Estetica Dergisi – Hairist projesi olarak gerçekleştirdiğimiz “Güzelliğin Peşinde” belgesel serisinde Kuaför Ali Mansuroğlu, kuaförlüğe adım atma ve mesleki gelişim hikayesini, deneyimlerini, kişisel gelişim yolculuğunu ve kuaförlüğe ilişkin fikirlerini bizlerle paylaştı.
İşte Ali Mansuroğlu röportajından birkaç alıntı:
“Erkek berberliği yaptığım dönemlerde, bayan kuaförlüğünde neler yapıldığını hep merak ederdim. Eskiden bayan kuaförlüğü tarafına erkek berberlerin geçmesi yasaklanmıştı. Nedenini bilmiyorum. Günün birinde bizim ustamız şehir dışına çıktı. Ben de baş kalfaya ‘Ablacığım, o tarafa geçeyim, neler yapılıyor göreyim,’ dedim. Eskiden mizanpriler vardı, boya kaseleri tutuyorduk, yardım ediyorduk. Çok hoşuma gitti. O dönemde erkek berberlerinde bir saç-sakal traşı vardı, o kadar. Bayan kuaförü olmayı o gün aklıma koydum. Ustam dönünce ‘Benden önce nasıl bayan bölümüne geçersiniz!’ diye bizi bir güzel azarladı. O gün ‘Ben bayan kuaförü olacağım’ deyip işten çıktım ama nereye gideceğimi de bilmiyorum. Bir İlyas Ağabeyim vardı, Yıldız Kuaför… Onun yanında başladım. İyi ki de girmişim.”
“İnsan istediği zaman yapıyor. 17 yaşındayken o dönemde kalfa olarak erkek berberliğinde de çok iyi bir yere gelmiştim.

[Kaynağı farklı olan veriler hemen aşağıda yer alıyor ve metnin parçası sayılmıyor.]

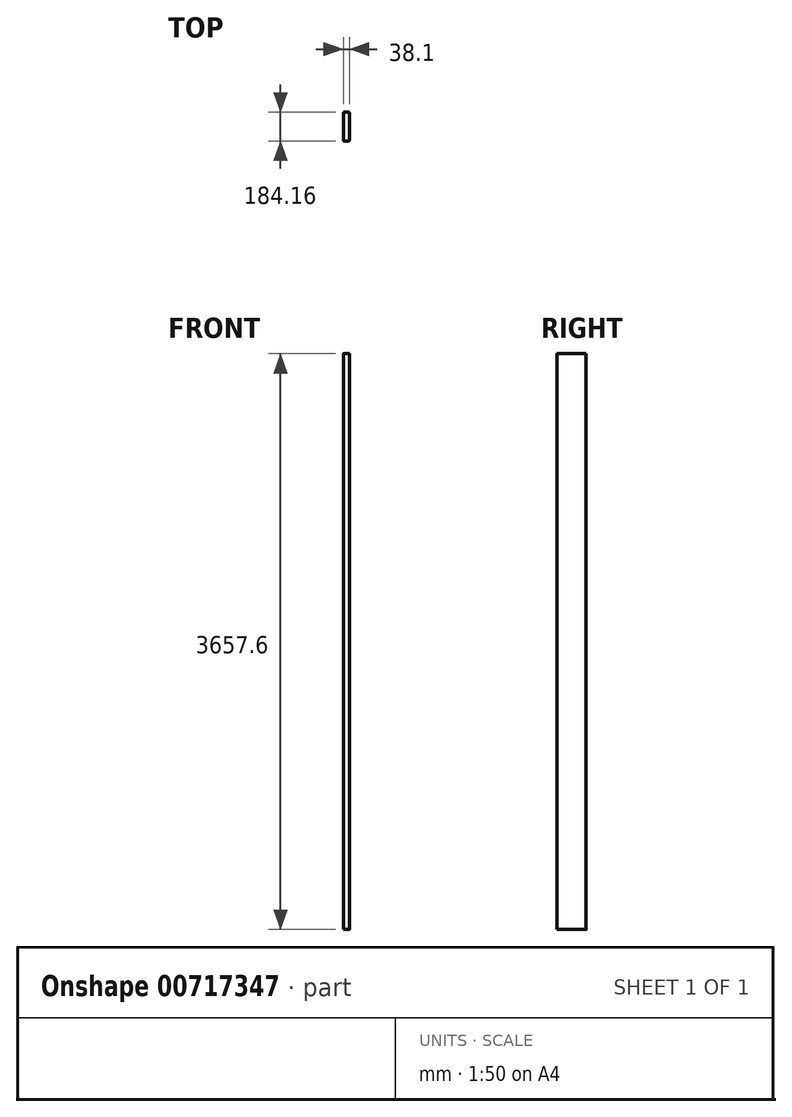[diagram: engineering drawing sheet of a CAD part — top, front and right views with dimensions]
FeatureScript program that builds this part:
annotation { "Feature Type Name" : "Feature", "Feature Type Description" : "" }
export const myFeature = defineFeature(function(context is Context, id is Id, definition is map)
    precondition{}
    {
        {
            var Q0;
            Q0=qCreatedBy(makeId("Top.planeOp"),FACE);
            var sketch = newSketch(context, id + "F0", { "sketchPlane" : qUnion([Q0])});
            skLineSegment(sketch, "E0.bottom", {"start": v(-12.7, 92.08) * mm, "end": v(12.7, 92.08) * mm});
            skLineSegment(sketch, "E0.top", {"start": v(-12.7, -92.08) * mm, "end": v(12.7, -92.08) * mm});
            skLineSegment(sketch, "E0.left", {"start": v(-19.05, 85.73) * mm, "end": v(-19.05, -85.73) * mm});
            skLineSegment(sketch, "E0.right", {"start": v(19.05, 85.73) * mm, "end": v(19.05, -85.73) * mm});
            skLineSegment(sketch, "E1", {"start": v(-19.05, -92.08) * mm, "end": v(19.05, 92.08) * mm, "construction": true});
            skPoint(sketch, "E2.visualSharp", {"position": v(19.05, 92.08) * mm});
            skArc(sketch, "E2.filletArc", {"start": v(19.05, 85.73) * mm, "mid": v(17.2, 90.22) * mm, "end": v(12.7, 92.08) * mm});
            skPoint(sketch, "E3.visualSharp", {"position": v(-19.05, 92.08) * mm});
            skArc(sketch, "E3.filletArc", {"start": v(-12.7, 92.08) * mm, "mid": v(-17.2, 90.22) * mm, "end": v(-19.05, 85.73) * mm});
            skPoint(sketch, "E4.visualSharp", {"position": v(-19.05, -92.08) * mm});
            skArc(sketch, "E4.filletArc", {"start": v(-19.05, -85.73) * mm, "mid": v(-17.2, -90.22) * mm, "end": v(-12.7, -92.08) * mm});
            skPoint(sketch, "E5.visualSharp", {"position": v(19.05, -92.08) * mm});
            skArc(sketch, "E5.filletArc", {"start": v(12.7, -92.08) * mm, "mid": v(17.2, -90.22) * mm, "end": v(19.05, -85.73) * mm});
            skSolve(sketch);
        }
        {
            var Q0;
            Q0=makeQuery(id+"F0.imprint","IMPRINT",FACE,{"disambiguationData":[TD([[makeQuery(id+"F0.imprint","IMPRINT",EDGE,{"derivedFrom":sQuery(id+"F0.wireOp",EDGE,"E0.bottom")}),-1.0]])]});
            extrude(context, id + "F1", {"entities" : qUnion([Q0]), "depth" : 3657.6 * mm, "offsetDistance" : 25.4 * mm});
        }
    });
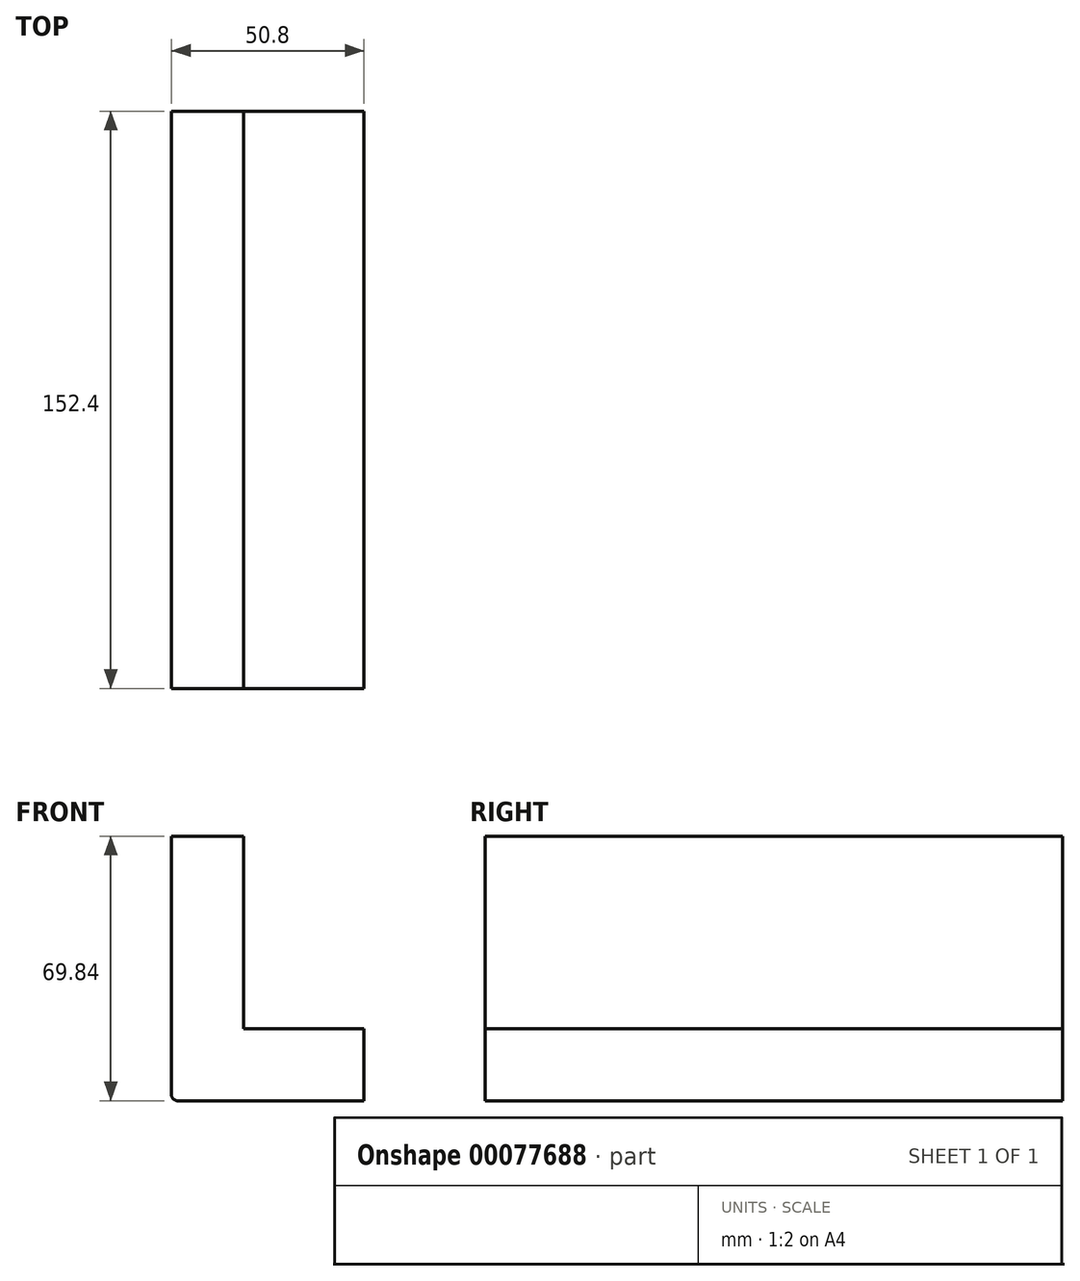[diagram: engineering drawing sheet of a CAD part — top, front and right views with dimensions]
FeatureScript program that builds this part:
annotation { "Feature Type Name" : "Feature", "Feature Type Description" : "" }
export const myFeature = defineFeature(function(context is Context, id is Id, definition is map)
    precondition{}
    {
        {
            var Q0;
            Q0=qCreatedBy(makeId("Front.planeOp"),FACE);
            var sketch = newSketch(context, id + "F0", { "sketchPlane" : qUnion([Q0])});
            skLineSegment(sketch, "E0", {"start": v(-23.81, -34.93) * mm, "end": v(25.4, -34.93) * mm});
            skLineSegment(sketch, "E1", {"start": v(-25.4, -15.88) * mm, "end": v(-25.4, -33.34) * mm});
            skLineSegment(sketch, "E2", {"start": v(25.4, -15.88) * mm, "end": v(-25.4, -15.88) * mm});
            skLineSegment(sketch, "E3", {"start": v(25.4, -34.93) * mm, "end": v(25.4, -15.88) * mm});
            skLineSegment(sketch, "E4", {"start": v(-6.35, -15.88) * mm, "end": v(-6.35, 34.93) * mm});
            skLineSegment(sketch, "E5", {"start": v(-6.35, 34.93) * mm, "end": v(-25.4, 34.93) * mm});
            skLineSegment(sketch, "E6", {"start": v(-25.4, 34.93) * mm, "end": v(-25.4, -15.88) * mm});
            skLineSegment(sketch, "E7", {"start": v(-25.4, -15.88) * mm, "end": v(-6.35, -15.88) * mm});
            skArc(sketch, "E8", {"start": v(-25.4, -33.34) * mm, "mid": v(-24.94, -34.46) * mm, "end": v(-23.81, -34.93) * mm});
            skSolve(sketch);
        }
        {
            var Q0;
            Q0=makeQuery(id+"F0.imprint","IMPRINT",FACE,{"disambiguationData":[TD([[makeQuery(id+"F0.imprint","IMPRINT",EDGE,{"derivedFrom":sQuery(id+"F0.wireOp",EDGE,"E4")}),1.0]])]});
            var Q1;
            Q1=makeQuery(id+"F0.imprint","IMPRINT",FACE,{"disambiguationData":[TD([[makeQuery(id+"F0.imprint","IMPRINT",EDGE,{"derivedFrom":sQuery(id+"F0.wireOp",EDGE,"E0")}),1.0]])]});
            extrude(context, id + "F1", {"entities" : qUnion([Q0, Q1]), "depth" : 152.4 * mm});
        }
    });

Herkes bana, ‘Ya Ali, bayan kuaförü olma sevdasına erkek berberliğini de elinden yitireceksin,’ diyordu. Ben de inat edip, ‘Ben eğer Antakya’nın sayılı kadın kuaförlerinden biri olmazsam bana ne isterseniz deyin,’ dedim. Hırslı ve azimliydim, sadece ustadan öğrenmedim. Çalışan uzun saçlı kızlara rüşvet verirdim. ‘Bugün saçını boyatmama izin verirsen sana tatlı ısmarlarım, fön çekmeme izin verirsen ya da bana perma sarmayı öğretirsen pizza ısmarlarım,’ derdim. Öyle öyle kısa sürede işi kaptım. Erkek berberi olduğum için de kısa saç kesimlerinde bayan kuaförlerinden bir adım öndeydim. Hala da onun kaymağını yiyorum. Önceki çalıştığımız yerlerde boyayı ustalar hazırlardı, biz sadece sürerdik ya da balyajı hazırlardı, biz sadece pens verirdik, yardımcı olurduk ama nasıl yapıldığını hep merak ediyordum.
“İlyas Bey’in salonu Pazar günleri kapalı idi. Ben de bir kutu Oreal bir kutu Peridrol alıp köye gidiyordum. Bütün köyü o şekilde sarışın yaptım. Balyaj ve röfle yapıyordum, tabii bazen yanan saçlar da oluyordu. ‘O kadar olur,’ diyorduk.”
“İnternet yokken kalfalık dönemimde ve yeni salon açtığım dönemlerde İstanbul’dan video kasetler getirtiyordum. Videodan izleyip annemle kızkardeşimin saçlarını aynı şekilde yapmaya çalışıyordum. İşimize çok faydası oldu. Özgüven kazandım. Bulunduğum yerdeki kuaförlerden daha farklı bir kuaför olduğuma inandım ve bunu müşterilerime de inandırdım.”